As many productions went remote during Covid, do you think remote editing will continue for professionals?

Covid has definitely had a significant effect in helping us rethink approaches to work. Even before Covid many productions, were utilizing remote resources to deliver dailies, screen cuts, give notes, and even work collaboratively with others on the cut. This will continue, but now there is a heightened awareness that editors can work from almost anywhere and that the process can actually benefit from remote access. A recent feature I edited, just before Covid, I had edited from home since the crew was on location. It worked very smoothly. And when you need to go into the studio to screen a cut or collaborate it’s as easy as carrying a laptop or posting a project folder on the Cloud. The Cloud has changed everything. There’s that wonderful meme of an editor at his work station with the caption: Video Editor. Next to it is the identical photo of the editor at his work station, but with a different caption: Video Editor in Quarantine. 

What details can you tell us about your new book, PERFORM: Editing for the Screen?
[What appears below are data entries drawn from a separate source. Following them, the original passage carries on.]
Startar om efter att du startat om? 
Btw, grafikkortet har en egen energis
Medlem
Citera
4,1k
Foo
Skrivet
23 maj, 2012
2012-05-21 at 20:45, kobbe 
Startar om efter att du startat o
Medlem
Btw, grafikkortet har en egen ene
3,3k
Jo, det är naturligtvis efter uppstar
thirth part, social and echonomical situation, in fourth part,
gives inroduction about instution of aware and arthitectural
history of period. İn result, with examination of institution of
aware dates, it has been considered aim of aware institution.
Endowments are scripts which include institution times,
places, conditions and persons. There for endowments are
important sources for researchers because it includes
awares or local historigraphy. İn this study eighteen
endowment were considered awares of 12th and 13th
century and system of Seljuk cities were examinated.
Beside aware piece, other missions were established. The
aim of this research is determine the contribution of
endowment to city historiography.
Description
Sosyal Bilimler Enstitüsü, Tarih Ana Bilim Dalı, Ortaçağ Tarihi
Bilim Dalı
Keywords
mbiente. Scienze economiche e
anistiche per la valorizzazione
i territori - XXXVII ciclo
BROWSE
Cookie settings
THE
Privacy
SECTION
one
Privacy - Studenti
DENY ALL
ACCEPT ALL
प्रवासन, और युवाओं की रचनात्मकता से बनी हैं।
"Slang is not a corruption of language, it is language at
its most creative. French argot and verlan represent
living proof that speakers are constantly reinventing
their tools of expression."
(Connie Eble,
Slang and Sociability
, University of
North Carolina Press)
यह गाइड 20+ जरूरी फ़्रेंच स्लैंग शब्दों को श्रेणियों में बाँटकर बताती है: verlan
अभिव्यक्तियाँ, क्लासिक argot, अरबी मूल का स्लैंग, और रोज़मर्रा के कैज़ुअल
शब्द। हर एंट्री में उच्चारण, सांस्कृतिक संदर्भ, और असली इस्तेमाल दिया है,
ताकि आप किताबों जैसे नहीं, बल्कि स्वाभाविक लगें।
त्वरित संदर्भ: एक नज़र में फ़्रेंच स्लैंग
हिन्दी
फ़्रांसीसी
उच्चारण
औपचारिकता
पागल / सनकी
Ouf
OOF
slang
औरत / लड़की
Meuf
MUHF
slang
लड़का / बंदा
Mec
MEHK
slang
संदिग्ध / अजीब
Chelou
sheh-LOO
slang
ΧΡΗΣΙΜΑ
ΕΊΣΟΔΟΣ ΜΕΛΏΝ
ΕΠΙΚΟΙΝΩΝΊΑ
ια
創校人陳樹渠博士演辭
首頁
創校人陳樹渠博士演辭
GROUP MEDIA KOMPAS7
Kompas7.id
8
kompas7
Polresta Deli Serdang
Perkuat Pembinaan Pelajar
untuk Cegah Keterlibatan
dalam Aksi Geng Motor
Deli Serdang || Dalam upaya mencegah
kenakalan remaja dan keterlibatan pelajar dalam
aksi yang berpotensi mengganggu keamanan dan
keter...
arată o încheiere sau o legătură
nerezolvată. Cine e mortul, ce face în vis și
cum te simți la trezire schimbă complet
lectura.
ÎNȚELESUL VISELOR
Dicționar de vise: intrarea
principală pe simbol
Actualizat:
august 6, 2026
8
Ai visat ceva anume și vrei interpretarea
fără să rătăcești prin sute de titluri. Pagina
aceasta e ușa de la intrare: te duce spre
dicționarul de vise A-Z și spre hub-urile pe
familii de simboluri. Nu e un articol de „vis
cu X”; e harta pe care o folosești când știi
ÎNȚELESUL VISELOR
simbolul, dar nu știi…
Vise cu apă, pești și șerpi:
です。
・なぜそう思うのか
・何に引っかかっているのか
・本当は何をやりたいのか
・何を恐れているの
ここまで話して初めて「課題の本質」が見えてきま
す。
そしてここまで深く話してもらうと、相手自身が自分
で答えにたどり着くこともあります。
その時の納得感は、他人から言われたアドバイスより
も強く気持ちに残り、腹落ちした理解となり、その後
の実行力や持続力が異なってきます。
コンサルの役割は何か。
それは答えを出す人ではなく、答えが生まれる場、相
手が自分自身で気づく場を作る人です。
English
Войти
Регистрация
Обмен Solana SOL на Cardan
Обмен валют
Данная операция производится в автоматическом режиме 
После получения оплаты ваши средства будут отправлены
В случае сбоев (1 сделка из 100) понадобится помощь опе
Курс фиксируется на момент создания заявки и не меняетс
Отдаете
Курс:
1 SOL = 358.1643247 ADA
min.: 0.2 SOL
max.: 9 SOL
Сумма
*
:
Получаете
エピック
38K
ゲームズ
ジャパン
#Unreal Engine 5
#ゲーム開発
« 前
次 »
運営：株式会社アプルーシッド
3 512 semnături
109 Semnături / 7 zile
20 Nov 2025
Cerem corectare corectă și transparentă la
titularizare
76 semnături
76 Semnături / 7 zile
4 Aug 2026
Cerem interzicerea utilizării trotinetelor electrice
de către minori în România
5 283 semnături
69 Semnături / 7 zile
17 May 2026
PERFORM: Editing for the Screen is part of the new PERFORM series from Routledge/Taylor & Francis, the world’s leading academic publisher in the humanities. The book features diverse voices talking about their experiences and struggles in building a career in film editing. Unlike many of Routledge’s books under their Focal Press imprint, which deal with aesthetic topics (including my other upcoming book, THE FINAL REWRITE), this book deals with the business of filmmaking.  It includes contributions from USC School of Cinematic Arts faculty as well as others in the film industry. My recent book, THE HEALTHY EDIT, benefited greatly from smart, insightful interviews with such accomplished faculty as Midge Costin, Michael Fink, Stephen Flick, Nancy Forner, Bruce Green, Don Hall and others.

John Rosenberg's book, The Healthy Edit

Series like Wanda Vision are shooting with 47 lenses. As content becomes more advanced, what advice do you have for future editors?

Technology is one of the driving forces of this business. Editing is a highly technical as well as a deeply creative profession. Learn the technology.  Embrace the technology. It’s fun and it will open new opportunity.